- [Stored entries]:
Start of Block

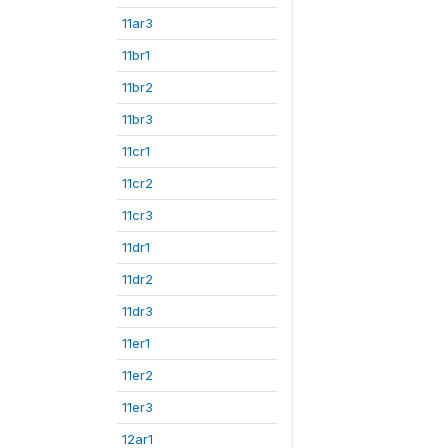
11ar3
11br1
11br2
11br3
11cr1
11cr2
11cr3
11dr1
11dr2
11dr3
11er1
11er2
11er3
12ar1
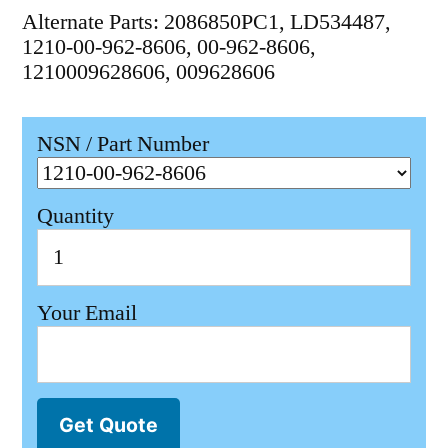
Alternate Parts: 2086850PC1, LD534487,
1210-00-962-8606, 00-962-8606,
1210009628606, 009628606
NSN / Part Number
Quantity
Your Email
Get Quote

End of Block

Write out the text lines of all the material again, swapping "Get Quote" for "Request Quote" and keeping everything else the same. Leave the pictures out of the answer.

11ar3
11br1
11br2
11br3
11cr1
11cr2
11cr3
11dr1
11dr2
11dr3
11er1
11er2
11er3
12ar1
Alternate Parts: 2086850PC1, LD534487,
1210-00-962-8606, 00-962-8606,
1210009628606, 009628606
NSN / Part Number
Quantity
Your Email
Request Quote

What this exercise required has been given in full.